§ **WHAT THIS TASK INVOLVES**
Render the stretch from the start of the records through the line containing "Identify the document" as a numbered list, leaving out any blank lines.

— start RECORDS FOR PROCESSING —

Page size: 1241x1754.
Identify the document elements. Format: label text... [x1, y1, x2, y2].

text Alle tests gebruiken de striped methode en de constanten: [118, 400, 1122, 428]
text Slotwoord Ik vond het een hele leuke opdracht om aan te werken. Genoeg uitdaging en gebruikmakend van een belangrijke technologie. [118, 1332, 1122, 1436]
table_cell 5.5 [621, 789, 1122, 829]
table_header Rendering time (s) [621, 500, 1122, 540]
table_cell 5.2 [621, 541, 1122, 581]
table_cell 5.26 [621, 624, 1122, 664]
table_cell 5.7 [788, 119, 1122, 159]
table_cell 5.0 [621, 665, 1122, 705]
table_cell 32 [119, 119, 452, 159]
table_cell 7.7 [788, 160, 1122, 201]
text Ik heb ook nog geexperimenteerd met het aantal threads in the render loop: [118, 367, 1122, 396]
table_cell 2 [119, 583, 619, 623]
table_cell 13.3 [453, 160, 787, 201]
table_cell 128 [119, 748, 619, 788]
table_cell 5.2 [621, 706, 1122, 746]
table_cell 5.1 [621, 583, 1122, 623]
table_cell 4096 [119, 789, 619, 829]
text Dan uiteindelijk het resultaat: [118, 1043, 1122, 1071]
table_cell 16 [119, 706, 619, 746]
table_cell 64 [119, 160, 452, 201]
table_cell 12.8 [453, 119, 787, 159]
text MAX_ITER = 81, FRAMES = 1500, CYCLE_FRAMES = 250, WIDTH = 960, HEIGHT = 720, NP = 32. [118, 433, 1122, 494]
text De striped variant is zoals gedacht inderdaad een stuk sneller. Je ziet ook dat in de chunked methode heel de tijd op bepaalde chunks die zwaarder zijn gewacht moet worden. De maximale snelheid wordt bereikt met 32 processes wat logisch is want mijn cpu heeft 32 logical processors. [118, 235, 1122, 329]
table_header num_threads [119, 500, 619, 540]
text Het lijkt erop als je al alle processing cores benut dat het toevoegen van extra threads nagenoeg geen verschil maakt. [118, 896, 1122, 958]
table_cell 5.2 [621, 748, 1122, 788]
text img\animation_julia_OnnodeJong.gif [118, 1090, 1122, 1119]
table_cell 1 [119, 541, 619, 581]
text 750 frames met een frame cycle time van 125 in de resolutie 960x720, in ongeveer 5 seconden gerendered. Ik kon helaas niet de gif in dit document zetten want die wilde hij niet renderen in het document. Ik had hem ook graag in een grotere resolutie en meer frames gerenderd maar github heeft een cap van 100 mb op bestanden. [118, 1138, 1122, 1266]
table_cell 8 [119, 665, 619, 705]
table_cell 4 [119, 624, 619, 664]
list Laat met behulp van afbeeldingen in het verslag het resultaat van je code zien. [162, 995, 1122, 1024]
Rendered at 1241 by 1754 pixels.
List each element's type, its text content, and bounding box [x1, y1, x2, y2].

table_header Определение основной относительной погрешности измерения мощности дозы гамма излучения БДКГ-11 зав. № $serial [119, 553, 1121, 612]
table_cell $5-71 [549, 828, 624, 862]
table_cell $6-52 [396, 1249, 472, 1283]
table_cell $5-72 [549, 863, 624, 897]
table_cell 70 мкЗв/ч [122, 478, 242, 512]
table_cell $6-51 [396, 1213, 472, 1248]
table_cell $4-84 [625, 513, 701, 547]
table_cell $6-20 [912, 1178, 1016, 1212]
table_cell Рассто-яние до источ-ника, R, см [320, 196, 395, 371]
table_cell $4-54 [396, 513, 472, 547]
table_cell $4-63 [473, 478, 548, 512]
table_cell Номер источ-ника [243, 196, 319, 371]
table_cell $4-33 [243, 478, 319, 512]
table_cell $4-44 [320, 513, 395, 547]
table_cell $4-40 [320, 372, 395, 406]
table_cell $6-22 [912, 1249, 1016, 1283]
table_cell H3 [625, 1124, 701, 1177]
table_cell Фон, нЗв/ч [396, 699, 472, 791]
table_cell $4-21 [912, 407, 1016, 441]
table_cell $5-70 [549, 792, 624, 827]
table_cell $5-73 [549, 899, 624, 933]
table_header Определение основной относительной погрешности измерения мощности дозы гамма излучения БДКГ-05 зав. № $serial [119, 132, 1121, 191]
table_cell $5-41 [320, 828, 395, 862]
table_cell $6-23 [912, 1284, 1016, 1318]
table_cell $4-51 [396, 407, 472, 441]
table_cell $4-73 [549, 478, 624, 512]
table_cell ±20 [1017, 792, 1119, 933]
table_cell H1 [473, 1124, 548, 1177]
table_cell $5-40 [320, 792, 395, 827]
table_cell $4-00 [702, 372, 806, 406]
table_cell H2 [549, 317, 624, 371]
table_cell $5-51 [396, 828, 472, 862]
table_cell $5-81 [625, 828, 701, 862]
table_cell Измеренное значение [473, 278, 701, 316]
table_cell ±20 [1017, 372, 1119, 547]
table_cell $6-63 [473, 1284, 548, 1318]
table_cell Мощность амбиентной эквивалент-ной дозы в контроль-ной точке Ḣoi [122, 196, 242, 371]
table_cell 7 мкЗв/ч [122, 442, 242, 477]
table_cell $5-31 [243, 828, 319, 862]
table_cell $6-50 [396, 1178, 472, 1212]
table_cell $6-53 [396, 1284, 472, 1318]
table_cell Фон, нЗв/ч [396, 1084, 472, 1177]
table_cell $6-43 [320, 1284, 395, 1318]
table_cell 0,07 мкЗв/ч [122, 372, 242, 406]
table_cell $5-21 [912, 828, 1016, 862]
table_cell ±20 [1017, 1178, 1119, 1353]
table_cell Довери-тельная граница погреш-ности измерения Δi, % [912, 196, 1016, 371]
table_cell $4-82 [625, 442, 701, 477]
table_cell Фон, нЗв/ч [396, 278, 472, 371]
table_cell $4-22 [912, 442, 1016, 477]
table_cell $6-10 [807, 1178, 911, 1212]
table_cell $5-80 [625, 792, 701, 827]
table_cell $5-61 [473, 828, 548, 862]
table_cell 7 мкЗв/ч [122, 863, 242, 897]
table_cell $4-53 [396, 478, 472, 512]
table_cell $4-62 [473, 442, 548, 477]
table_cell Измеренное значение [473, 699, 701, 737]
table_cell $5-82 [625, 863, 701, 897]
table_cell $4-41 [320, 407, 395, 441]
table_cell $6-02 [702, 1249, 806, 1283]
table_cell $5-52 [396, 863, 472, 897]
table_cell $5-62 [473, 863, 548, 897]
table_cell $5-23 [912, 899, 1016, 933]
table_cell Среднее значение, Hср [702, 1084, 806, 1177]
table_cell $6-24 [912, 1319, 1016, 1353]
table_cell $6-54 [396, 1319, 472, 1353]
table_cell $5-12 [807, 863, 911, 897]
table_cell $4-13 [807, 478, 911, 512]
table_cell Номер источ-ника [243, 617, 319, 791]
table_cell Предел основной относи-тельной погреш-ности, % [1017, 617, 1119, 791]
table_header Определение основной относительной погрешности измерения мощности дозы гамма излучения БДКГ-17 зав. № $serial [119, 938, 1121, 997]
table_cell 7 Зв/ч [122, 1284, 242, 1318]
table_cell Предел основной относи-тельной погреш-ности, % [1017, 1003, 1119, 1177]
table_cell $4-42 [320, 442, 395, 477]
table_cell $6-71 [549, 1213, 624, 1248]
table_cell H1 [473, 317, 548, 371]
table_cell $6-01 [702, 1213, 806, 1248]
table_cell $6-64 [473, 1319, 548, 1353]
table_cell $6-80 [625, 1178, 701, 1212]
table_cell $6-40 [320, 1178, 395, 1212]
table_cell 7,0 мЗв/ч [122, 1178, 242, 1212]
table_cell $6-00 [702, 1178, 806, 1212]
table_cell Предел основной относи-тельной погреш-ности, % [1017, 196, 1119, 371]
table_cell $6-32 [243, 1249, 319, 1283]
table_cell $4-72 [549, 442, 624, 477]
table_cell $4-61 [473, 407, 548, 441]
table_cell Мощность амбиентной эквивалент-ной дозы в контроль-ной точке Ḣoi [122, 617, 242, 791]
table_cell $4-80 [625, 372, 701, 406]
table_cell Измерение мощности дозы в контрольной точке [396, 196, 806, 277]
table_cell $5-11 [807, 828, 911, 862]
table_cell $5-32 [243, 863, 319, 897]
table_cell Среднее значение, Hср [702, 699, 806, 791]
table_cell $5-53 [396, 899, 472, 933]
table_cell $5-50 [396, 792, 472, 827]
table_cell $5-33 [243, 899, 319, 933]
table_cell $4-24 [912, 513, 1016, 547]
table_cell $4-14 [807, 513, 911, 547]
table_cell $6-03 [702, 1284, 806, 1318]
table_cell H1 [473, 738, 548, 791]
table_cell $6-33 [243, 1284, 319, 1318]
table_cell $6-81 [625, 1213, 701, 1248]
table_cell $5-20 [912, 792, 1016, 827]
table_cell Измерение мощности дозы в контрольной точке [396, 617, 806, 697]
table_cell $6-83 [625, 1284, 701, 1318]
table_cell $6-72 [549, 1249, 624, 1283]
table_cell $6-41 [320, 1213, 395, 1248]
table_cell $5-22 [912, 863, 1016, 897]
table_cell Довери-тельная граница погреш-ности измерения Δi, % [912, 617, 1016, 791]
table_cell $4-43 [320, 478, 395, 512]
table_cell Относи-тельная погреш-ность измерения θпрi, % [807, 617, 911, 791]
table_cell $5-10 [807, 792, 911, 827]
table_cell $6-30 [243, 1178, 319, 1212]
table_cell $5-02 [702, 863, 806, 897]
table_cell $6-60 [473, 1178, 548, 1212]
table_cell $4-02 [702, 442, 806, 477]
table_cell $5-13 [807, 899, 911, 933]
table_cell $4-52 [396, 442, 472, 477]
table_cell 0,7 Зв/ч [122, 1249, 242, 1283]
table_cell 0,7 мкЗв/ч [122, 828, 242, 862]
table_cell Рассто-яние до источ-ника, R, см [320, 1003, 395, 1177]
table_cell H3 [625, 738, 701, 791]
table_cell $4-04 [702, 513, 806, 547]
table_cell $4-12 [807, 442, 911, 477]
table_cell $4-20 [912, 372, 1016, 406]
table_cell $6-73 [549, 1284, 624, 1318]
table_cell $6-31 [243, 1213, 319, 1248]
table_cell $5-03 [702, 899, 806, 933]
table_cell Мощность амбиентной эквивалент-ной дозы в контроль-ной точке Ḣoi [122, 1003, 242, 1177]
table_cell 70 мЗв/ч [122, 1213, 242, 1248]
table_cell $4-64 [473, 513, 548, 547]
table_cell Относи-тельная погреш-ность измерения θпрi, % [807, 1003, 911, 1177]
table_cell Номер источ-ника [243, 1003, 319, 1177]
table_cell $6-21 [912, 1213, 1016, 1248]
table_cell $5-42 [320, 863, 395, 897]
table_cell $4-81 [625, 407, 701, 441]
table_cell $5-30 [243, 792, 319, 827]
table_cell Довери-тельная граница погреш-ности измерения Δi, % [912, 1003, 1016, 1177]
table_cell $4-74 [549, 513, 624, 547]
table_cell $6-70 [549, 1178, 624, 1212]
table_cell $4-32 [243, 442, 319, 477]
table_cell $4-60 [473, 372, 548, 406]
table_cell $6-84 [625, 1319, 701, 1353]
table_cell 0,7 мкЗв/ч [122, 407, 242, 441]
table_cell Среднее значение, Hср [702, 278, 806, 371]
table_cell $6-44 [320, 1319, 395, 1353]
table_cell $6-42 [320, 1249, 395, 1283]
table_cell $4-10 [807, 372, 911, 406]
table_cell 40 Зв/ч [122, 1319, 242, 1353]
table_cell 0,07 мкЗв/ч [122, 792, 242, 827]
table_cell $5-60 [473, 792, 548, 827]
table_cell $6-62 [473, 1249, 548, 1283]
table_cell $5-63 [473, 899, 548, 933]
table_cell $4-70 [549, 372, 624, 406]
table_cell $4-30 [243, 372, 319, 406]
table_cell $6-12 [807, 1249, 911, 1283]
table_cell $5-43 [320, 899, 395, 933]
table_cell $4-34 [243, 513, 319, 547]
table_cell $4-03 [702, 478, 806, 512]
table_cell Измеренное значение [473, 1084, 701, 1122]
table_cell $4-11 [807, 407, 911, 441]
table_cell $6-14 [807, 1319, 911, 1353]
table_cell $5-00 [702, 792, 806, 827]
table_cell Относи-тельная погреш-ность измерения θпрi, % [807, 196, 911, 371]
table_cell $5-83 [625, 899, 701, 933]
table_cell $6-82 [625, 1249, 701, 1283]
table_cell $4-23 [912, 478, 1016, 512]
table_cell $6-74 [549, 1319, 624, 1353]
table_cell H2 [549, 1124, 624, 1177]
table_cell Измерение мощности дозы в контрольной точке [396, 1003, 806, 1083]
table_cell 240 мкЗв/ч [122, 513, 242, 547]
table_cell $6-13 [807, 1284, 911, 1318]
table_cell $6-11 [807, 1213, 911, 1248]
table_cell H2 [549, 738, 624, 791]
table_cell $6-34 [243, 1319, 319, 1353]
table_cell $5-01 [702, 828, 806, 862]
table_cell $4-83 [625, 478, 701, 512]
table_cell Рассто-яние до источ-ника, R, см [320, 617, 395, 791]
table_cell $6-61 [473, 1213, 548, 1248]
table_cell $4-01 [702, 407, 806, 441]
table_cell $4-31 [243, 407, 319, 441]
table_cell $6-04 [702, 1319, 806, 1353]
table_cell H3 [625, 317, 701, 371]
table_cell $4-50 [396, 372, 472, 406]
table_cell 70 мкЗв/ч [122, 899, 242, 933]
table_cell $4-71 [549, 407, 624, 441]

— end RECORDS FOR PROCESSING —

§ **SOLUTION FOR THIS TASK**
1. Page size: 1241x1754.
2. Identify the document elements. Format: label text... [x1, y1, x2, y2].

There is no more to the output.